§ **Tekstfragment**:
☆ ☆ ☆ ☆ ☆
Home

Rechtbank Den Haag, 01-07-2020, ECLI:NL:RBDHA:2020:6156, 8492339 RP VERZ 20-50271

Rechtbank Den Haag, 01-07-2020, ECLI:NL:RBDHA:2020:6156, 8492339 RP VERZ 20-50271

Gegevens

Instantie
Rechtbank Den Haag
Datum uitspraak
1 juli 2020
Datum publicatie
8 juli 2020
ECLI
ECLI:NL:RBDHA:2020:6156
Formele relaties
Zaaknummer
8492339 RP VERZ 20-50271

Inhoudsindicatie

Vernietiging ontslag op staande voet afgewezen in verband met schending van de ambtelijke integriteit

Uitspraak

Zittingsplaats 's-Gravenhage

DA/D

Zaaknr.: 8492339 RP VERZ 20-50271

Uitspraakdatum: 1 juli 2020

Beschikking van de kantonrechter in de zaak van:

[werknemer] ,

wonende te [woonplaats] ,

verzoekende partij in de zaak van het verzoek,

verwerende partij in de zaak van het zelfstandig (voorwaardelijk) verzoek,

gemachtigde: mr. G.C. Blom,

tegen

de publiekrechtelijke rechtspersoon Gemeente Den Haag,

gevestigd te ‘s-Gravenhage,

verwerende partij in de zaak van het verzoek,

verzoekende partij in de zaak van het zelfstandig (voorwaardelijk) verzoek,

gemachtigde: [gemachtigde 1] .
☆ ☆ ☆ ☆ ☆
§ **Getoonde gegevens**:
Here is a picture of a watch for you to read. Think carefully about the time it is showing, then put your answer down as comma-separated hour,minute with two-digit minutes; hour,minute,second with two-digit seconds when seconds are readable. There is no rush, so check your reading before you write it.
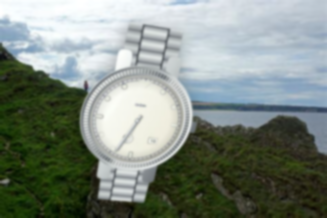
6,34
☆ ☆ ☆ ☆ ☆
§ **Jouw opdrachten**:
a. Bewerk de uitspraak over het ontslag op staande voet: schrijf het deel opnieuw uit, beginnend bij "gemachtigde: mr. G.C." en doorlopend tot en met "[gemachtigde 1] .", en zet daarin "kantoorhoudend" in plaats van "gevestigd".
b. Zet de uitspraak over het ontslag op staande voet voort vanaf het punt waar de tekst ophoudt.

§ **Antwoorden**:
a.
gemachtigde: mr. G.C. Blom,

tegen

de publiekrechtelijke rechtspersoon Gemeente Den Haag,

kantoorhoudend te ‘s-Gravenhage,

verwerende partij in de zaak van het verzoek,

verzoekende partij in de zaak van het zelfstandig (voorwaardelijk) verzoek,

gemachtigde: [gemachtigde 1] .

b.
Partijen worden verder aangeduid als ‘ [werknemer] ’ en ‘de gemeente’.

1 Het procesverloop

1.1.

[werknemer] heeft een verzoek ingediend, ingekomen ter griffie op 4 mei 2020, om primair het door de gemeente gedane opzegging van 4 maart 2020 te vernietigen en subsidiair om ten laste van de gemeente een billijke vergoeding toe te kennen, een bedrag wegens onregelmatige opzegging en de transitievergoeding. In beide gevallen met nevenvorderingen.

1.2.

De gemeente heeft een verweerschrift ingediend, ingekomen ter griffie op 27 mei 2020 en een zelfstandig, voorwaardelijk verzoek gedaan tot ontbinding van de arbeidsovereenkomst.

1.3.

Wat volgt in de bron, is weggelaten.